Task to complete → Please retype the records below exactly, from the first line through the line containing "Guido Tamponi", and leave out any pictures.

Top of Data listing

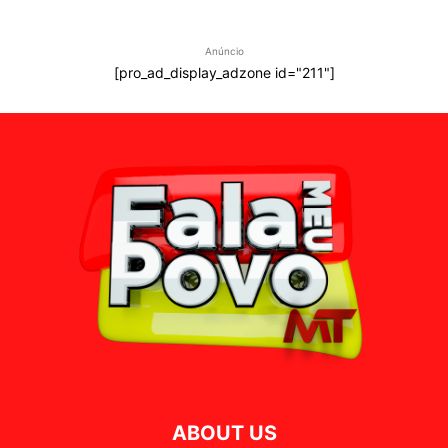
Anúncio
[pro_ad_display_adzone id="211"]
ABOUT US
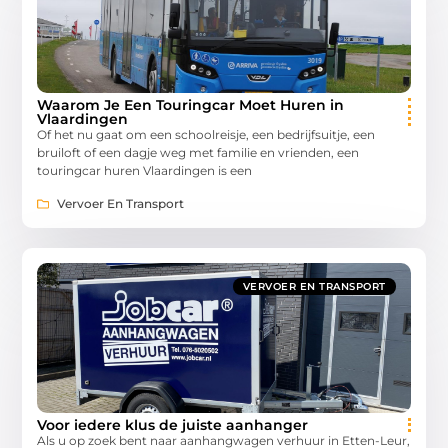
Waarom Je Een Touringcar Moet Huren in
Vlaardingen
Of het nu gaat om een schoolreisje, een bedrijfsuitje, een
bruiloft of een dagje weg met familie en vrienden, een
touringcar huren Vlaardingen is een
Vervoer En Transport
VERVOER EN TRANSPORT
Voor iedere klus de juiste aanhanger
Als u op zoek bent naar aanhangwagen verhuur in Etten-Leur,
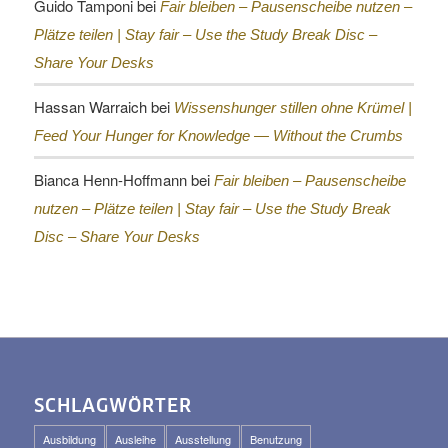
Guido Tamponi
bei
Fair bleiben – Pausenscheibe nutzen –
Plätze teilen |
Stay fair – Use the Study Break Disc –
Share Your Desks
Hassan Warraich
bei
Wissenshunger stillen ohne Krümel |
Feed Your Hunger for Knowledge — Without the Crumbs
Bianca Henn-Hoffmann
bei
Fair bleiben – Pausenscheibe
nutzen – Plätze teilen |
Stay fair – Use the Study Break
Disc – Share Your Desks
SCHLAGWÖRTER
Ausbildung
Ausleihe
Ausstellung
Benutzung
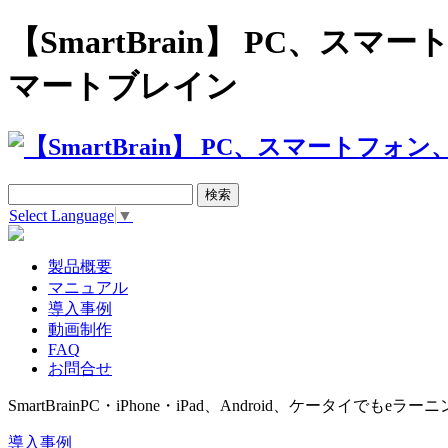
【SmartBrain】 PC、
マートブレイン
Select Language
▼
製品概要
マニュアル
導入事例
動画制作
FAQ
お問合せ
SmartBrain
PC・iPhone・iPad、Android、ケータイでもeラーニ
導入事例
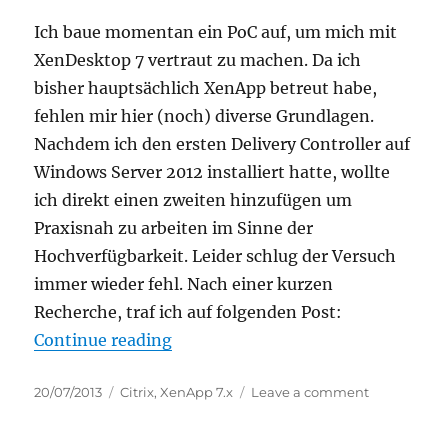
Ich baue momentan ein PoC auf, um mich mit
XenDesktop 7 vertraut zu machen. Da ich
bisher hauptsächlich XenApp betreut habe,
fehlen mir hier (noch) diverse Grundlagen.
Nachdem ich den ersten Delivery Controller auf
Windows Server 2012 installiert hatte, wollte
ich direkt einen zweiten hinzufügen um
Praxisnah zu arbeiten im Sinne der
Hochverfügbarkeit. Leider schlug der Versuch
immer wieder fehl. Nach einer kurzen
Recherche, traf ich auf folgenden Post:
“XenDesktop 7: Erweiterung der Fa
Continue reading
Posted
Categories
on
20/07/2013
Citrix
,
XenApp 7.x
Leave a comment
on
XenDeskto
7:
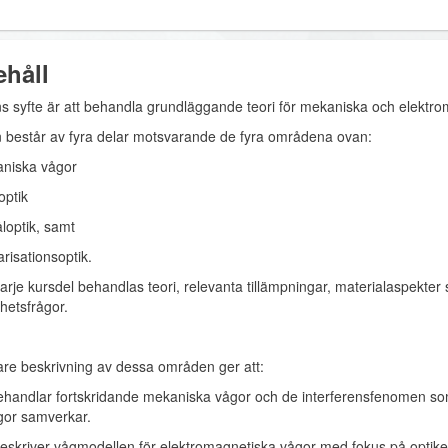
ehåll
s syfte är att behandla grundläggande teori för mekaniska och elektro
 består av fyra delar motsvarande de fyra områdena ovan:
aniska vågor
optik
råloptik, samt
arisationsoptik.
arje kursdel behandlas teori, relevanta tillämpningar, materialaspekter
hetsfrågor.
are beskrivning av dessa områden ger att:
behandlar fortskridande mekaniska vågor och de interferensfenomen som
ågor samverkar.
 beskriver vågmodellen för elektromagnetiska vågor med fokus på optike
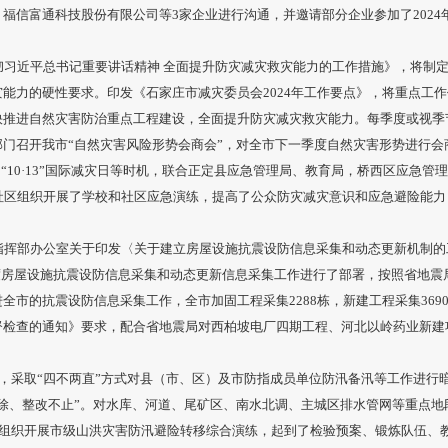
福信富通科技股份有限公司等3家企业进行沟通，并邀请部分企业参加了202
习近平总书记重要讲话精神 全面提升防灾减灾救灾能力的工作措施》，将制定的
能力的硬性要求。印发《石家庄市减灾委员会2024年工作要点》，将重点工
快推进自然灾害防治重点工程建设，全面提升防灾减灾救灾能力。每季度或视季
门召开我市“自然灾害风险形势会商会”，对全市下一季度自然灾害形势进行会
周、“10·13”国际减灾日等时机，联合正定县应急管理局、教育局，桥西区应急
行社区组织开展了学校和社区应急演练，提高了公众防灾减灾意识和应急避险能
指挥部办公室关于印发〈关于建立房屋设施抗震设防信息采集和动态更新机制的
24年度房屋设施抗震设防信息采集和动态更新信息采集工作进行了部署，按照省地
全市的抗震设防信息采集工作，全市加固工程采集2288栋，新建工程采集369
督检查的通知》要求，配合省地震局对西柏坡电厂四期工程、河北以岭药业新建
，采取“四不两直”方式对县（市、区）及市防指成员单位防汛备汛等工作进行
除、整改不止”。对水库、河道、尾矿区、南水北调、主城区排水管网等重点地
县组织开展市级山洪灾害防汛避险转移综合演练，起到了检验预案、锻炼队伍、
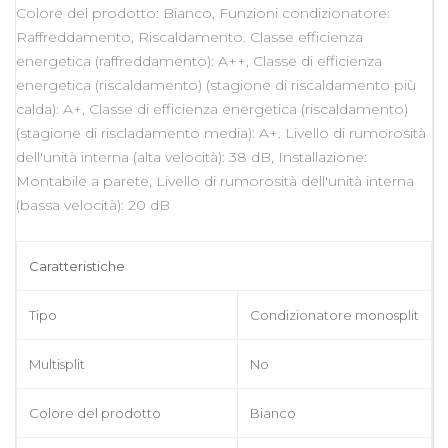
Colore del prodotto: Bianco, Funzioni condizionatore:
Raffreddamento, Riscaldamento. Classe efficienza
energetica (raffreddamento): A++, Classe di efficienza
energetica (riscaldamento) (stagione di riscaldamento più
calda): A+, Classe di efficienza energetica (riscaldamento)
(stagione di riscladamento media): A+. Livello di rumorosità
dell'unità interna (alta velocità): 38 dB, Installazione:
Montabile a parete, Livello di rumorosità dell'unità interna
(bassa velocità): 20 dB
Caratteristiche
Tipo
Condizionatore monosplit
Multisplit
No
Colore del prodotto
Bianco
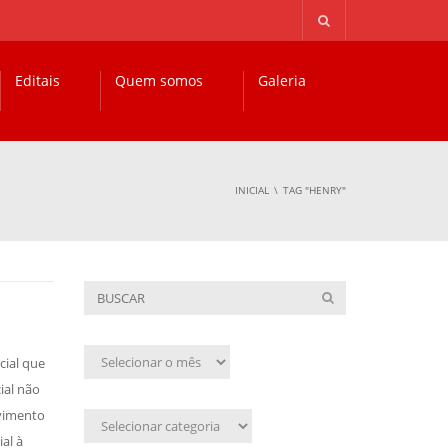
Editais
Quem somos
Galeria
INICIAL
TAG "HENRY"
Arquivo
cial que
mensal
ial não
ovimento
Assunto
al à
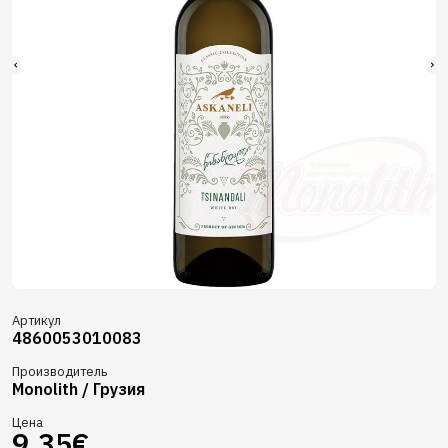
Артикул
4860053010083
Производитель
Monolith / Грузия
Цена
9,35€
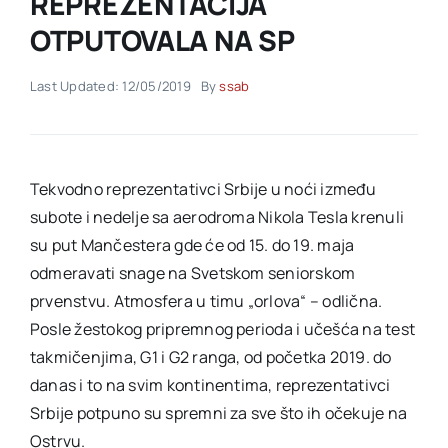
REPREZENTACIJA
OTPUTOVALA NA SP
Akti SSAB
Last Updated: 12/05/2019
By
ssab
Kontakt
Tekvodno reprezentativci Srbije u noći između
subote i nedelje sa aerodroma Nikola Tesla krenuli
su put Mančestera gde će od 15. do 19. maja
odmeravati snage na Svetskom seniorskom
prvenstvu. Atmosfera u timu „orlova“ – odlična.
Posle žestokog pripremnog perioda i učešća na test
takmičenjima, G1 i G2 ranga, od početka 2019. do
danas i to na svim kontinentima, reprezentativci
Srbije potpuno su spremni za sve što ih očekuje na
Ostrvu.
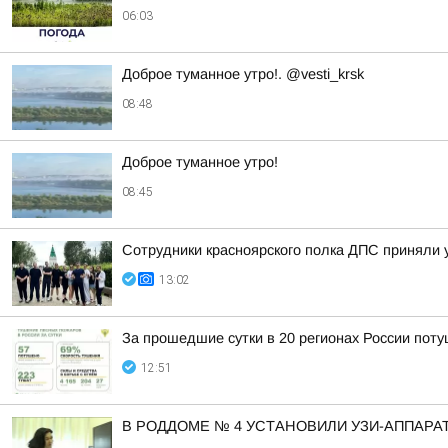
06:03
Доброе туманное утро!. @vesti_krsk
08:48
Доброе туманное утро!
08:45
Сотрудники красноярского полка ДПС приняли 
13:02
За прошедшие сутки в 20 регионах России пот
12:51
В РОДДОМЕ № 4 УСТАНОВИЛИ УЗИ-АППАРА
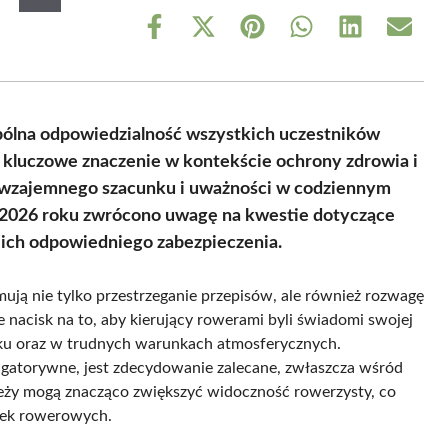
Share
Share
Share
Share
Share
Share
on
on
on
on
on
on
Facebook
X
Pinterest
WhatsApp
LinkedIn
Email
(Twitter)
ólna odpowiedzialność wszystkich uczestników
 kluczowe znaczenie w kontekście ochrony zdrowia i
i wzajemnego szacunku i uważności w codziennym
 2026 roku zwrócono uwagę na kwestie dotyczące
ich odpowiedniego zabezpieczenia.
ją nie tylko przestrzeganie przepisów, ale również rozwagę
e nacisk na to, aby kierujący rowerami byli świadomi swojej
roku oraz w trudnych warunkach atmosferycznych.
igatorywne, jest zdecydowanie zalecane, zwłaszcza wśród
eży mogą znacząco zwiększyć widoczność rowerzysty, co
eżek rowerowych.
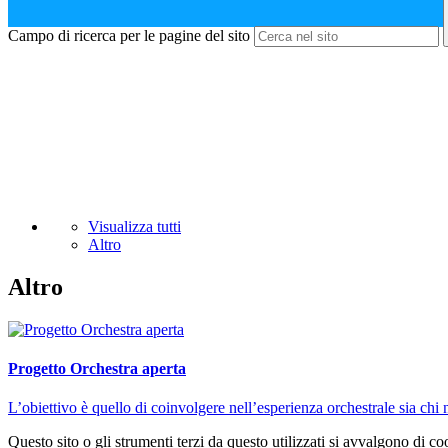
Campo di ricerca per le pagine del sito
Visualizza tutti
Altro
Altro
Progetto Orchestra aperta
L’obiettivo è quello di coinvolgere nell’esperienza orchestrale sia chi 
Questo sito o gli strumenti terzi da questo utilizzati si avvalgono di coo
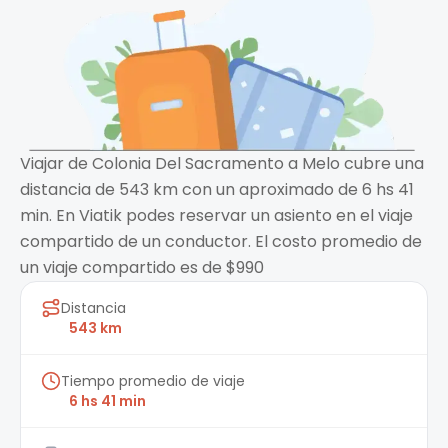
Viajar de Colonia Del Sacramento a Melo cubre una
distancia de 543 km con un aproximado de 6 hs 41
min. En Viatik podes reservar un asiento en el viaje
compartido de un conductor. El costo promedio de
un viaje compartido es de $990
Distancia
543 km
Tiempo promedio de viaje
6 hs 41 min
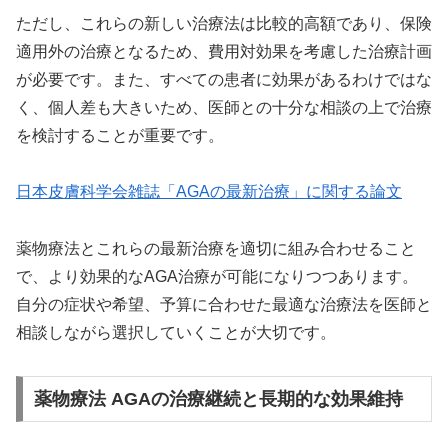
ただし、これらの新しい治療法は比較的高額であり、保険
適用外の治療となるため、費用対効果を考慮した治療計画
が必要です。また、すべての患者に効果があるわけではな
く、個人差も大きいため、医師との十分な相談の上で治療
を検討することが重要です。
日本皮膚科学会雑誌「AGAの最新治療」に関する論文
薬物療法とこれらの最新治療を適切に組み合わせること
で、より効果的なAGA治療が可能になりつつあります。
自分の症状や希望、予算に合わせた最適な治療法を医師と
相談しながら選択していくことが大切です。
薬物療法 AGAの治療継続と長期的な効果維持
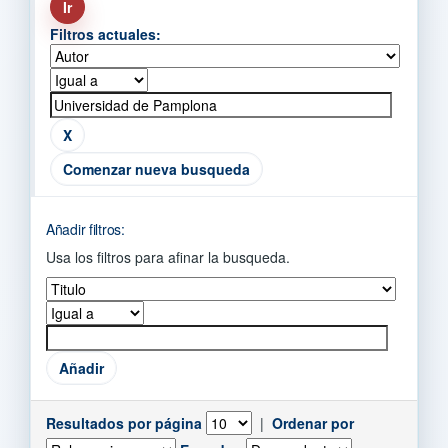
Filtros actuales:
Comenzar nueva busqueda
Añadir filtros:
Usa los filtros para afinar la busqueda.
Resultados por página
|
Ordenar por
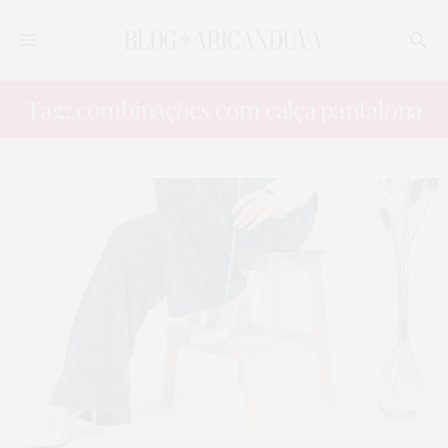
Tag: combinações com calça pantalona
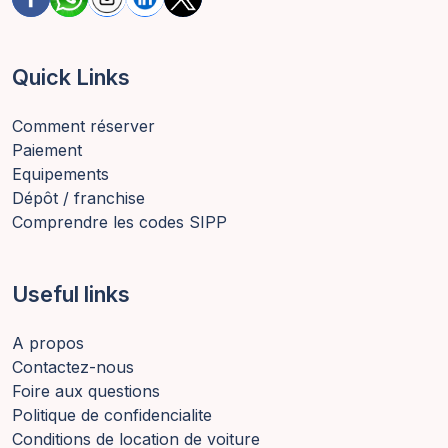
Quick Links
Comment réserver
Paiement
Equipements
Dépôt / franchise
Comprendre les codes SIPP
Useful links
A propos
Contactez-nous
Foire aux questions
Politique de confidencialite
Conditions de location de voiture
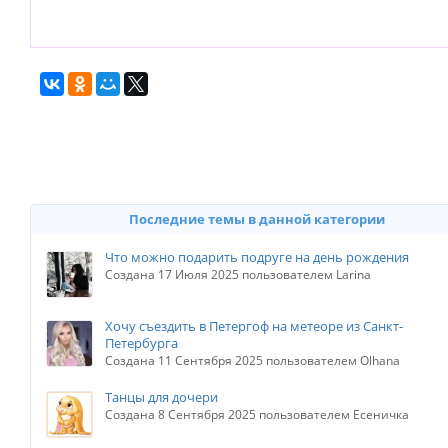
Последние темы в данной категории
Что можно подарить подруге на день рождения
Создана 17 Июля 2025 пользователем Larina
Хочу съездить в Петергоф на метеоре из Санкт-
Петербурга
Создана 11 Сентября 2025 пользователем Olhana
Танцы для дочери
Создана 8 Сентября 2025 пользователем Есеничка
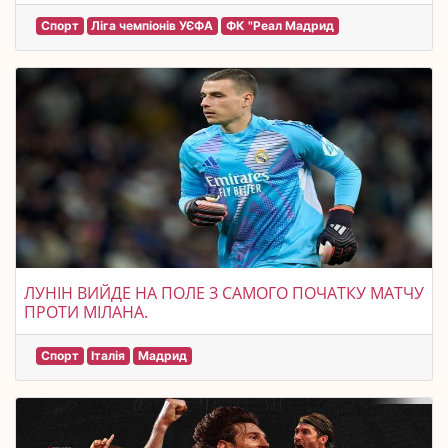
Спорт
Ліга чемпіонів УЄФА
ФК "Реал Мадрид
ЛУНІН ВИЙДЕ НА ПОЛЕ З САМОГО ПОЧАТКУ МАТЧУ
ПРОТИ МІЛАНА.
Спорт
Італія
Мадрид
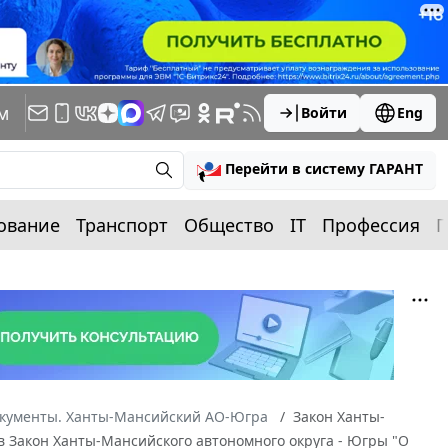
м
Войти
Eng
Перейти в систему ГАРАНТ
ование
Транспорт
Общество
IT
Профессия
П
окументы. Ханты-Мансийский АО-Югра
Закон Ханты-
 в Закон Ханты-Мансийского автономного округа - Югры "О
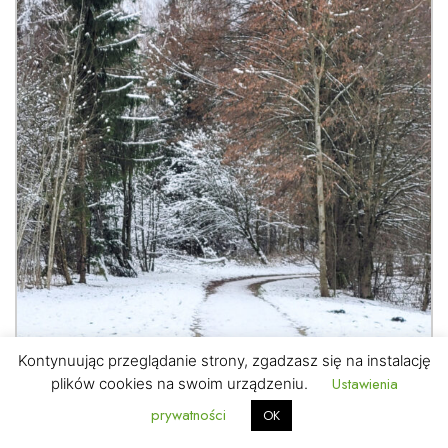
Kontynuując przeglądanie strony, zgadzasz się na instalację
Ustawienia
plików cookies na swoim urządzeniu.
prywatności
OK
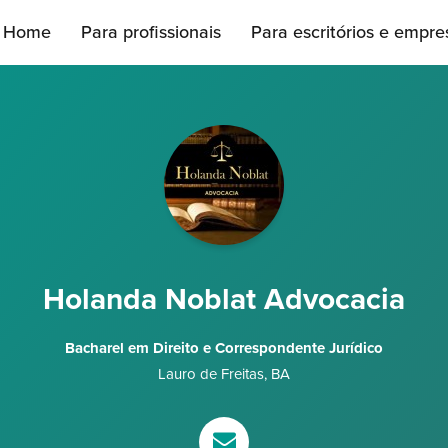
Home
Para profissionais
Para escritórios e empre
Holanda Noblat Advocacia
Bacharel em Direito e Correspondente Jurídico
Lauro de Freitas
,
BA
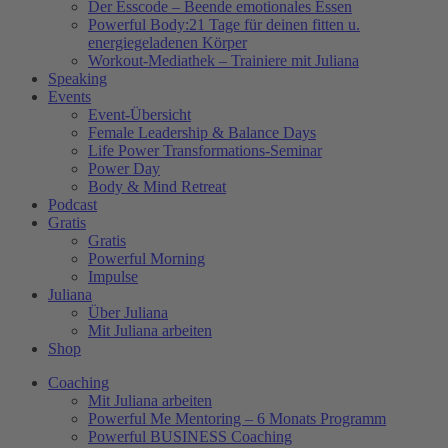
Der Esscode – Beende emotionales Essen
Powerful Body:21 Tage für deinen fitten u.
energiegeladenen Körper
Workout-Mediathek – Trainiere mit Juliana
Speaking
Events
Event-Übersicht
Female Leadership & Balance Days
Life Power Transformations-Seminar
Power Day
Body & Mind Retreat
Podcast
Gratis
Gratis
Powerful Morning
Impulse
Juliana
Über Juliana
Mit Juliana arbeiten
Shop
Coaching
Mit Juliana arbeiten
Powerful Me Mentoring – 6 Monats Programm
Powerful BUSINESS Coaching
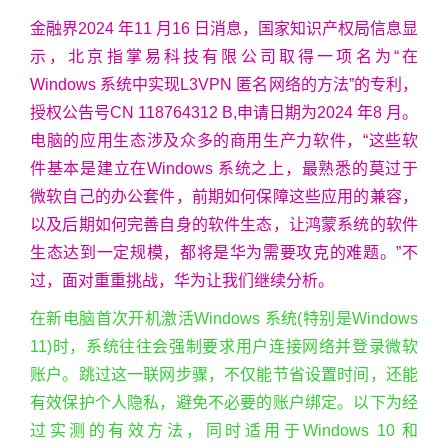
金融界2024 年11 月16 日消息，国家知识产权局信息显
示，北京指掌易科技有限公司取得一项名为“在
Windows 系统中实现L3VPN 匿名网络的方法”的专利，
授权公告号CN 118764312 B,申请日期为2024 年8 月。
电脑的应用生态涉及众多的商用生产力软件，“这些软
件基本是建立在Windows 系统之上，最熟悉的莫过于
微软自己的办公套件，前期如何保障这些应用的兼容，
以及后期如何完善自身的软件生态，让鸿蒙系统的软件
生态达到一定规模，都将是华为需要攻克的难题。”不
过，面对重重挑战，华为让我们继续分析。
在新电脑首次开机激活Windows 系统(特别是Windows
11)时，系统往往会强制要求用户连接网络并登录微软
账户。跳过这一联网步骤，不仅能节省设置时间，还能
有效保护个人隐私，避免不必要的账户绑定。以下为经
过实测的有效方法，同时适用于Windows 10 和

Bottom of Data listing

Answer below →
Anúncio
[pro_ad_display_adzone id="211"]
ABOUT US
Waarom Je Een Touringcar Moet Huren in
Vlaardingen
Of het nu gaat om een schoolreisje, een bedrijfsuitje, een
bruiloft of een dagje weg met familie en vrienden, een
touringcar huren Vlaardingen is een
Vervoer En Transport
VERVOER EN TRANSPORT
Voor iedere klus de juiste aanhanger
Als u op zoek bent naar aanhangwagen verhuur in Etten-Leur,
Guido Tamponi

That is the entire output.